PPK community liaison consultant Alan Beattie told Business News that ongoing training is being provided in some Kimberley communities as a way of fostering indigenous maintenance businesses which can service their own communities and, where feasible, compete for work in nearby towns.

“In Looma we have 13 people on general construction traineeships and at Mardiwah Loop we currently have 15 people undertaking a pre-employment course. Out of that, 10 will go into general construction traineeships starting in mid November,” Mr Beattie says.

“The key outcome is to improve living conditions by upgrading environmental health infrastructure. Currently we are in the implementation phase of providing that infrastructure, which includes upgrades or new housing, water, power sanitation systems, roads and rubbish tips.”

The delivery of the new infrastructure is designed to improve health standards in those communities and, as a by-product, PPK is promoting the increase in skill levels in infrastructure maintenance within the communities to improve the assets’ sustainability.

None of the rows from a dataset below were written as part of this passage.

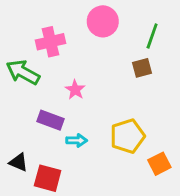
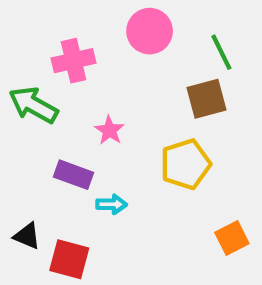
green line: (152, 36) -> (221, 52), turned -45
brown square: (142, 68) -> (207, 99), size x1.4
yellow pentagon: (127, 136) -> (185, 164), moved

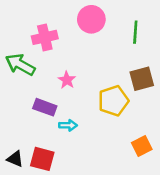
green line: (221, 52) -> (135, 32), turned 30
brown square: (207, 99) -> (142, 79), moved
black triangle: (27, 236) -> (15, 159), moved

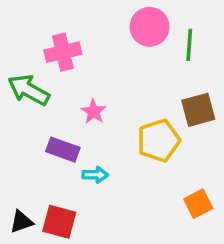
pink circle: (91, 19) -> (149, 27), moved
black triangle: (15, 159) -> (21, 222), turned -42

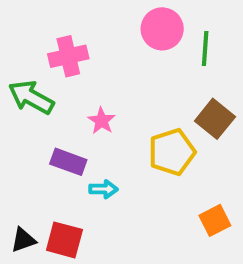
brown square: (198, 110) -> (215, 119), turned -36

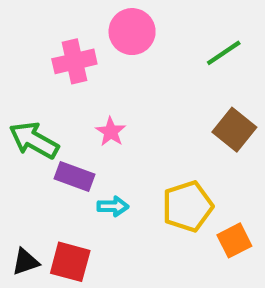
pink circle: (162, 29) -> (132, 32), moved
green line: (205, 48) -> (224, 53), turned 52
green arrow: (31, 97) -> (34, 140), moved
yellow pentagon: (172, 152) -> (187, 206), moved

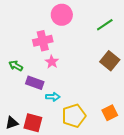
pink cross: (74, 61) -> (43, 41), moved
green arrow: (34, 140) -> (16, 66), size x0.6
yellow pentagon: (187, 206) -> (74, 116), moved

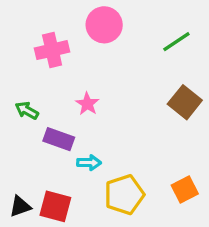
pink cross: (43, 41) -> (52, 50), moved

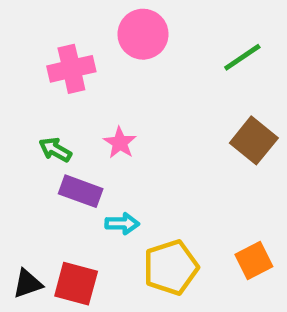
green arrow: (27, 111) -> (55, 150), moved

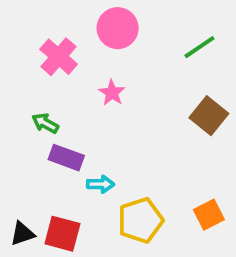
pink cross: (71, 69) -> (59, 57), turned -36
pink star: (120, 143) -> (112, 93), moved

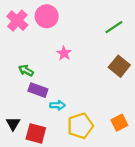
pink circle: (118, 28) -> (47, 16), moved
pink cross: (59, 57) -> (17, 21), moved
black triangle: (22, 234) -> (13, 124), moved, turned -40

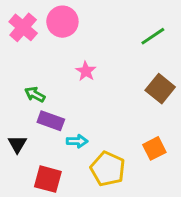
orange square: (119, 123) -> (154, 148), moved
black triangle: (13, 124) -> (17, 144), moved
yellow pentagon: (80, 126) -> (108, 169), turned -30

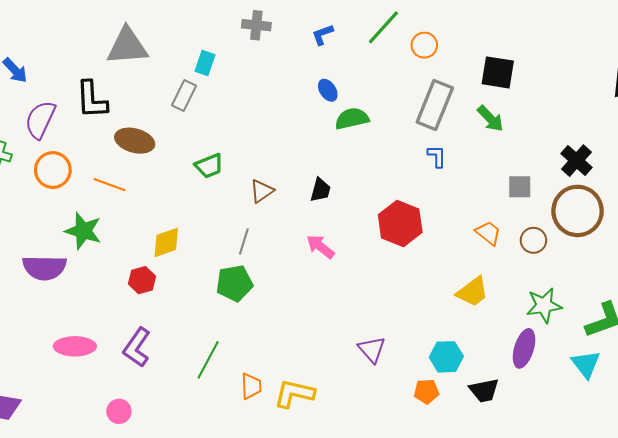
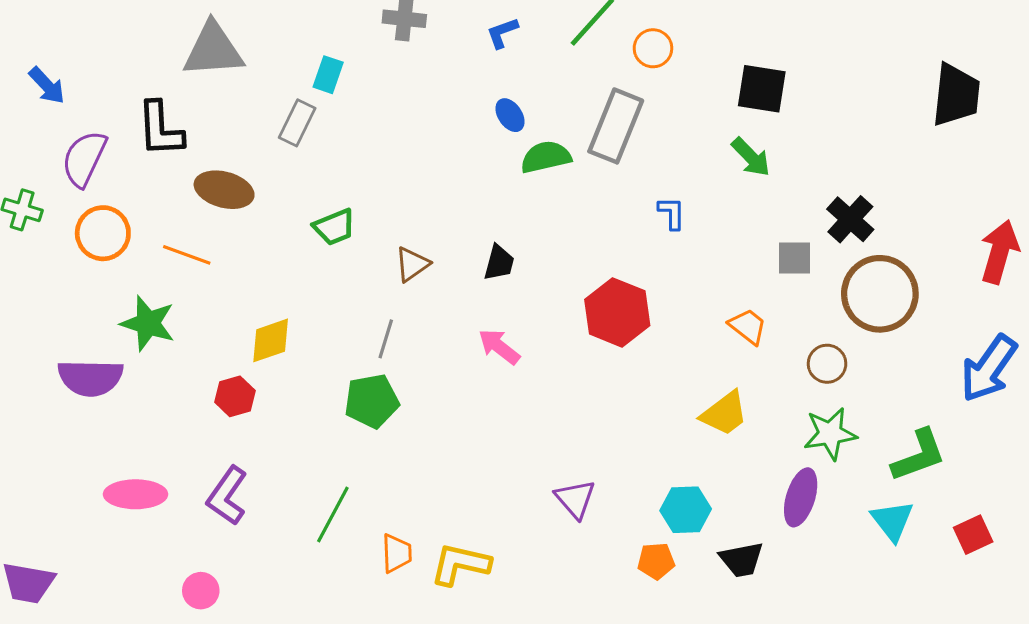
gray rectangle: (435, 105) -> (616, 126), moved
black cross: (576, 161) -> (850, 219), moved
brown circle: (533, 240) -> (827, 364), moved

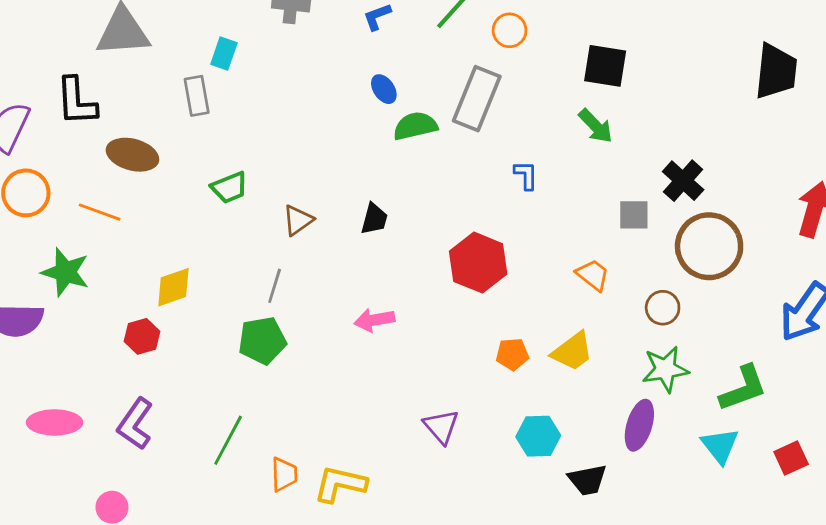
gray rectangle: (297, 123) -> (197, 96), turned -36
pink arrow: (499, 347) -> (374, 320), moved, turned -48
orange pentagon: (656, 561) -> (512, 354), moved

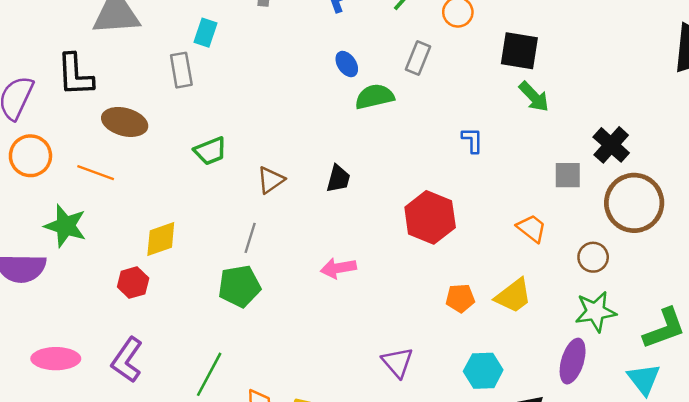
black square: (605, 66) -> (519, 51), moved
gray rectangle: (477, 99) -> (418, 58), moved, size x0.6

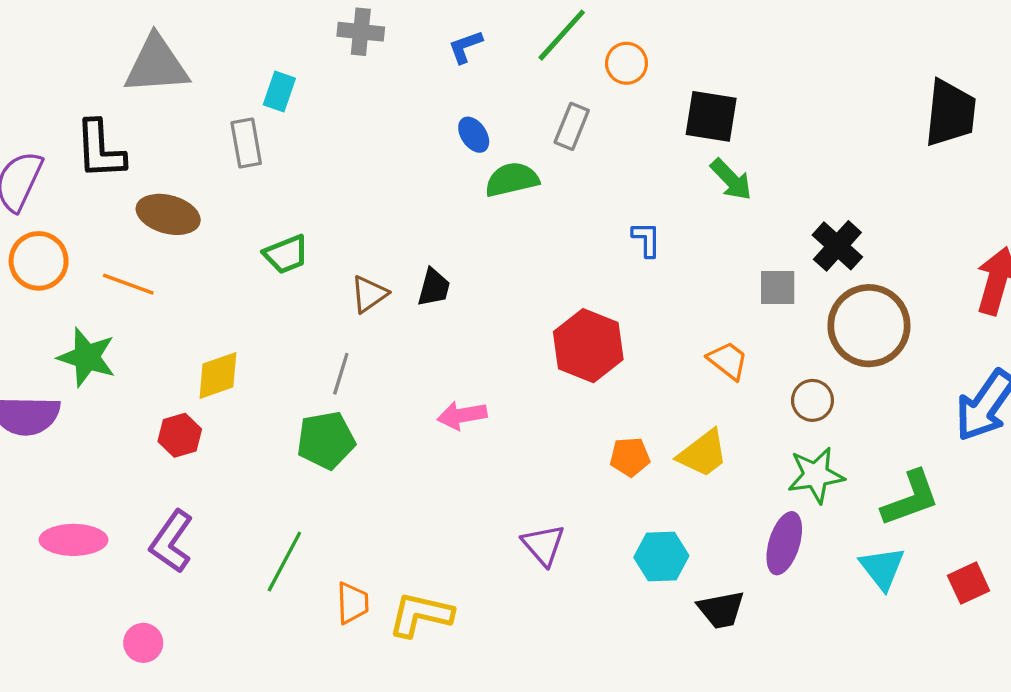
black trapezoid: (338, 179) -> (434, 287), moved

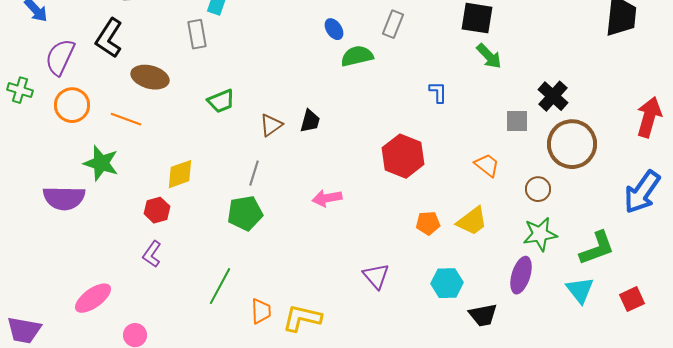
black L-shape: (100, 150) -> (109, 38), turned 36
pink ellipse: (73, 540) -> (93, 298), moved, turned -36
purple L-shape: (171, 542) -> (152, 254), moved, size x0.7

“That, in turn, provides an opportunity for training and employment,” Mr Beattie says.

“We see this as a long-term opportunity to develop main-

tenance skills in housing within

the communities and nearby towns, and that forms the basis

of small business opportunities through individuals or through existing corporations.”

He says that, while the current round of works (round two) has delivered vast improvements in more than a dozen localities, it hasn’t even scratched the surface compared with what needs to be done.

A health impact assessment was undertaken by PPK on behalf of ATSIC in WA and, from that assessment, a list of the most urgent needs was generated. The top 16 on that list have been included in round two.

“There’s a large number of communities that still have unmet needs,” Mr Beattie says.